Six Reasons to Expand Your Compassion Footprint

When people tell me that they love animals and then harm or kill them, I tell them I'm glad they don't love me.
This post was published on the now-closed HuffPost Contributor platform. Contributors control their own work and posted freely to our site. If you need to flag this entry as abusive, send us an email.

Our relationships with nonhuman animals are complicated, frustrating, ambiguous, and paradoxical. When people tell me that they love animals and then harm or kill them, I tell them I'm glad they don't love me. We observe animals, gawk at them in wonder, experiment on them, eat them, wear them, write about them, draw and paint them, move them from here to there as we "redecorate nature."

People are starting to pay attention to their carbon footprint -- how their lifestyle choices tread on the earth. We need to also pay attention to our compassion footprint. Animals are constantly asking us in their own ways to treat them better or leave them alone, and they're fully justified in making this request. If they could put that request into words, what might their manifesto look like?

1) All animals share the earth and we must coexist. "Redecorating nature" refers to the global tendency, almost a human obsession, to move into the living rooms of other animals with little or no regard for what we're doing to them, their friends, and their families. We unrelentingly intrude because there are too many of us and because it's so easy for us to do. We also shamelessly over-consume.

2) Animals think and feel. Like any good manifesto, there is a gentle call for action that mixes facts with values. We all need to raise our consciousness about the lives of our fellow animals and change the current paradigm, in which those who work on behalf of animals and the environment are seen as "radicals" or "extremists." No one should be an apologist for passion and no one should be ashamed, or shamed, for feeling.

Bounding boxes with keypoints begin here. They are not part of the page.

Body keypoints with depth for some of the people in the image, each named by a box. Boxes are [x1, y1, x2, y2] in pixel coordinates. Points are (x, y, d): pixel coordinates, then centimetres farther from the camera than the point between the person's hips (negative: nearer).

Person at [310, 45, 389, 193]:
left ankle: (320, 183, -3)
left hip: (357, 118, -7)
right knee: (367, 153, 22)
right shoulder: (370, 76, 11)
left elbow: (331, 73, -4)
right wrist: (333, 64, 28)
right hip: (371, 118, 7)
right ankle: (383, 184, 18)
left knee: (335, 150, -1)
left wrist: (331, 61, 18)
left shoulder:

3) Animals have and deserve compassion. The late theologian Thomas Berry stressed that our relationship with Nature should be one of awe, not one of use. All animals, including humans, have a right to lives of dignity and respect, without forced intrusions. We need to accept all beings as, and for who, they are. All animals, all beings, deserve respectful consideration simply for the fact that they exist, and this alone mandates that we coexist with them.

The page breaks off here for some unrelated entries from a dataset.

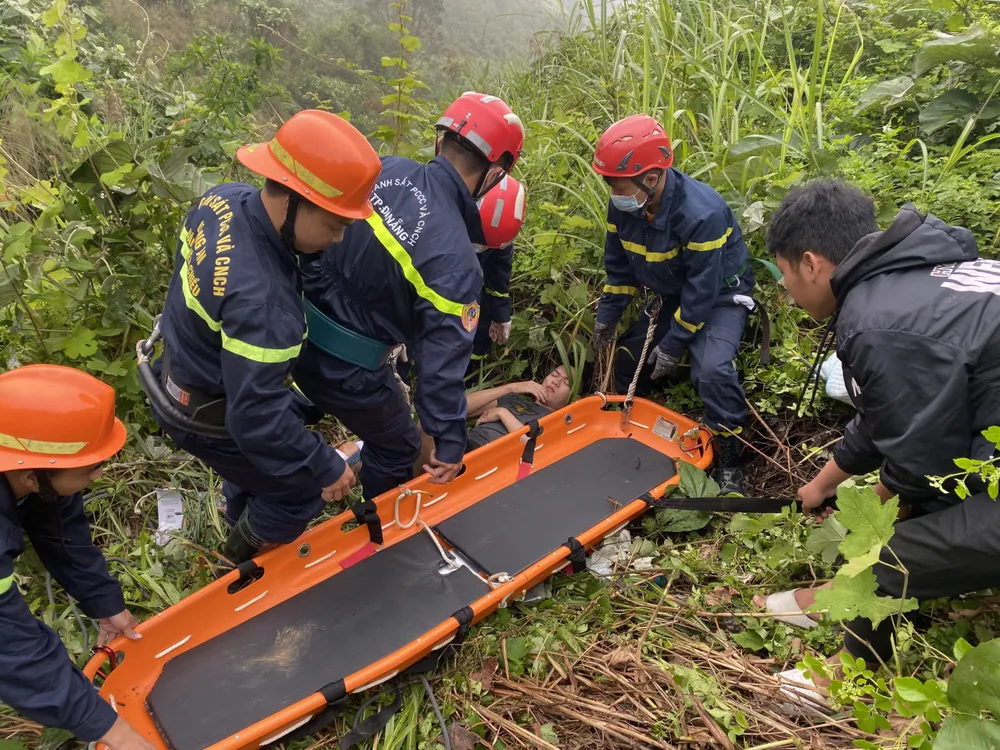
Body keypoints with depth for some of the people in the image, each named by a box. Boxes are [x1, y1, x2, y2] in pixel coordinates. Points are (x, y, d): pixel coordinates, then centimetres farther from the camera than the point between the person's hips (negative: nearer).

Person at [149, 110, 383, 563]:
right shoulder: (260, 301, -42)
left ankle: (244, 530, 60)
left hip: (179, 372, 9)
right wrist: (326, 467, -24)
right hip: (210, 417, -8)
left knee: (256, 461, 33)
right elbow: (257, 419, -35)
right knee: (302, 491, 13)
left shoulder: (224, 199, -16)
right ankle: (246, 564, 39)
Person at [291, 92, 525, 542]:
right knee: (397, 451, 21)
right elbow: (443, 357, -22)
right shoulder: (456, 261, -26)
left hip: (300, 333, 6)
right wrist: (449, 441, -11)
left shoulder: (384, 170, -7)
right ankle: (378, 534, 45)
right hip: (346, 369, -6)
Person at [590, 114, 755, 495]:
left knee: (712, 369, -29)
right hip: (671, 295, 7)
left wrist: (673, 345, -23)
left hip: (719, 296, -7)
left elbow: (702, 289, -29)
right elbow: (619, 268, 0)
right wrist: (606, 320, 0)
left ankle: (729, 460, -9)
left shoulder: (702, 212, -35)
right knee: (626, 356, 11)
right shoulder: (624, 205, -14)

4) Connection breeds caring, alienation breeds disrespect. Our alienation from animals and nature kills our hearts, and we don't even realize how numb we've become until we witness the beauty of nature and the wonder of life: a squirrel performing acrobatics as she runs across a telephone wire, a bird alighting on a tree limb and singing a beautiful melody, a bee circling a flower, or a child reveling at a line of ants crossing a hiking trail. In these small moments, we feel our inherent connection to all creatures and all of nature.

5) Our world is not compassionate to animals. We must stop ignoring their gaze and closing our hearts to their pleas. We can easily do what they ask -- to stop causing them unnecessary pain, suffering, loneliness, sadness, and death, even extinction. It's a matter of making different choices -- about how we conduct research, about how we entertain ourselves, about what we buy, where we live, who we eat, who we wear, and even family planning.

6) Acting compassionately helps all beings and our world. More and more people around the world are truly concerned about how we affect the lives of animals. More than ever we understand that coexistence with other animals is essential, that our fate is tightly bound with them. To a very large extent, we control the lives of other animals. We're their lifeguards. It's essential that we move rapidly to make kindness and compassion the basis of our interactions with animals. We shouldn't be afraid to make changes that improve animals' lives. Indeed, we should embrace them. Such changes will only help heal our world and ourselves.

It's really pretty simple. This animal manifesto is a plea to regard animals as fellow sentient, emotional beings, to recognize the cruelty that too often defines our relationship with them, and to change that by acting compassionately on their behalf.

Unlike our carbon footprint, our compassion footprint is something we need to make bigger. If we try to bring forth our innate compassion with every being we meet, we will always be making progress and expanding our compassion footprint. I'm an optimist and a dreamer and I do think that the future can be a much better one for animals, nonhuman and human.